Wallace remembers getting an earful from former Clemson coach Danny Ford and South Carolina coach Joe Morrison because of running back Wesley McFadden.

The two were in the stands one night and saw the Lions star rush for 250 yards and four touchdowns.

Both wanted to know why Wallace had never mentioned McFadden to them, since they would obviously have recruited him.

“I told them to relax. He was only a sophomore,” Wallace said.

Wallace said McFadden is one of the best players he’s ever coached, but that isn’t why he holds him in such high regard.

“You go through life and meet people that put their footprints on your heart. I could talk about Wesley McFadden the athlete forever. He was great and that’s an understatement. This young man gave everything everyday and he was an All-American in the classroom and community too,” Wallace said.

McFadden loved sports, mainly as a way to escape work at home for a while.

“I played football because it was easier than work,” he joked.

Wallace remembered calling McFadden’s house once to speak to him. He was told that McFadden had gotten on a tractor that morning at 6 a.m. and wouldn’t be off of it until 8 p.m. Obviously McFadden learned the value of an honest day’s work early on, but that wasn’t all he learned.

“There is nothing wrong with hard work, but it’s better to work smart,” McFadden said.

Wallace said he did both on the field and it showed. To this day, McFadden’s stats look gaudy. He ran for 5,600 yards and 71 touchdowns for the Lions.

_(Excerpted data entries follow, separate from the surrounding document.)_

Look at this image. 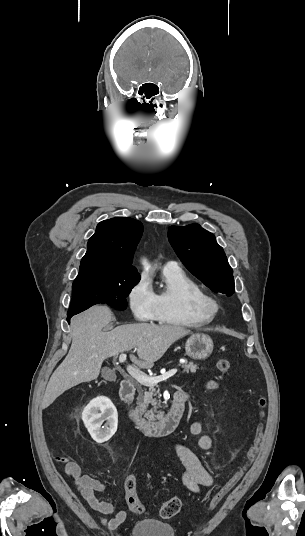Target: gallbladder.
Returning <instances> with one entry per match:
<instances>
[{"mask_svg": "<svg viewBox=\"0 0 305 536\" xmlns=\"http://www.w3.org/2000/svg\"><path fill=\"white\" fill-rule=\"evenodd\" d=\"M102 378H105V380H114L115 374L113 370H110V368H102Z\"/></svg>", "mask_w": 305, "mask_h": 536, "instance_id": "bac80fb5", "label": "gallbladder"}]
</instances>
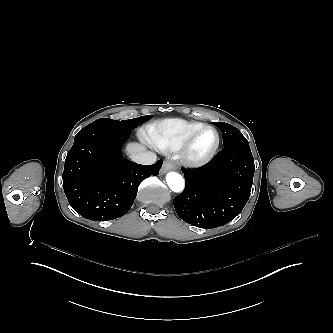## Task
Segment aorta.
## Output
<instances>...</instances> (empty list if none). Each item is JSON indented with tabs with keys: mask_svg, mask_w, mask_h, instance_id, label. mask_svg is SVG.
<instances>
[{
	"mask_svg": "<svg viewBox=\"0 0 333 333\" xmlns=\"http://www.w3.org/2000/svg\"><path fill=\"white\" fill-rule=\"evenodd\" d=\"M166 182L168 187L176 193L182 192L185 187V181L182 175L177 172H169L166 175Z\"/></svg>",
	"mask_w": 333,
	"mask_h": 333,
	"instance_id": "762f6f07",
	"label": "aorta"
}]
</instances>
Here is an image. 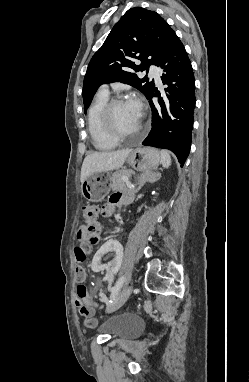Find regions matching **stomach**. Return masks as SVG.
Returning <instances> with one entry per match:
<instances>
[{
    "label": "stomach",
    "mask_w": 249,
    "mask_h": 382,
    "mask_svg": "<svg viewBox=\"0 0 249 382\" xmlns=\"http://www.w3.org/2000/svg\"><path fill=\"white\" fill-rule=\"evenodd\" d=\"M128 164L136 170L151 172L161 163L160 152L151 147H138L128 155ZM110 175L96 172L89 175L81 185L82 195L91 202H100L110 191Z\"/></svg>",
    "instance_id": "0dacf381"
}]
</instances>
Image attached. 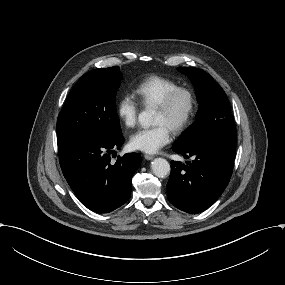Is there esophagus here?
Instances as JSON below:
<instances>
[{"label":"esophagus","instance_id":"1","mask_svg":"<svg viewBox=\"0 0 285 285\" xmlns=\"http://www.w3.org/2000/svg\"><path fill=\"white\" fill-rule=\"evenodd\" d=\"M144 158H145L146 160H152V159L154 158V156H153V155H150V154H145V155H144Z\"/></svg>","mask_w":285,"mask_h":285}]
</instances>
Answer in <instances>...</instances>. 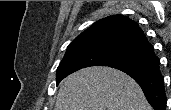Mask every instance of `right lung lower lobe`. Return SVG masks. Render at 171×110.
I'll list each match as a JSON object with an SVG mask.
<instances>
[{"mask_svg": "<svg viewBox=\"0 0 171 110\" xmlns=\"http://www.w3.org/2000/svg\"><path fill=\"white\" fill-rule=\"evenodd\" d=\"M159 65L160 62L148 69L126 70L123 72L131 76L140 85L148 102L155 110H166L167 100Z\"/></svg>", "mask_w": 171, "mask_h": 110, "instance_id": "right-lung-lower-lobe-1", "label": "right lung lower lobe"}]
</instances>
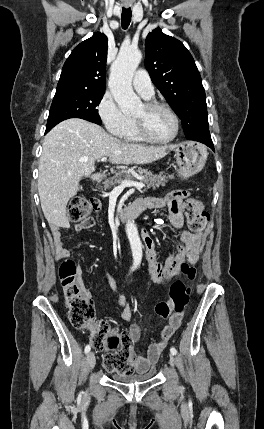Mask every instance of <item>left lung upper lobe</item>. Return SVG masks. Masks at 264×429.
<instances>
[{"mask_svg": "<svg viewBox=\"0 0 264 429\" xmlns=\"http://www.w3.org/2000/svg\"><path fill=\"white\" fill-rule=\"evenodd\" d=\"M145 53V66L152 82L180 117L185 137H209L201 76L183 43L156 28L146 38Z\"/></svg>", "mask_w": 264, "mask_h": 429, "instance_id": "1", "label": "left lung upper lobe"}]
</instances>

Those numbers obviously got him a lot of attention. Recruiters from nearly every major school paid a visit to Richburg. Wallace remembers a Penn State assistant visiting town.

“He asked me about Wesley’s 40-yard dash time,” Wallace said. “I told him I intended no offense, but I didn’t know it. I just knew he was always a step faster than the guy chasing him.”

Ford did eventually get that player from Lewisville he coveted after watching him run for 250 yards as a sophomore. McFadden was a defensive back as a freshman at Clemson, then shifted to tailback as a sophomore. His natural talent was evident to anyone with eyes that year as he put up a 245-yard performance against Virginia Tech.

Unfortunately, as his career progressed, injuries forced McFadden to switch positions. He became an undersized fullback. At 190 pounds, he willingly blocked defensive linemen and linebackers and ended up getting hurt.

“That shows the personality and character of Wesley McFadden,” Wallace said. “If he had stayed at tailback, he would have played in the NFL.”

Wallace said Ford once told him that McFadden was the hardest working player he ever coached.

Even though he played in Death Valley and other giant college venues, McFadden says nothing compares to the atmosphere he played in at Lewisville.

“On Friday nights, it wasn’t Rock Hill or Northwestern. Everybody came to watch Lewisville play. In football, chess, checkers, whatever, we wanted to win,” he said.

That support, along with the education and life lessons he received during his time as a Lion, are still with McFadden today.

“It’s always home. The Lewisville High family made me well-equipped to face the world,” McFadden said.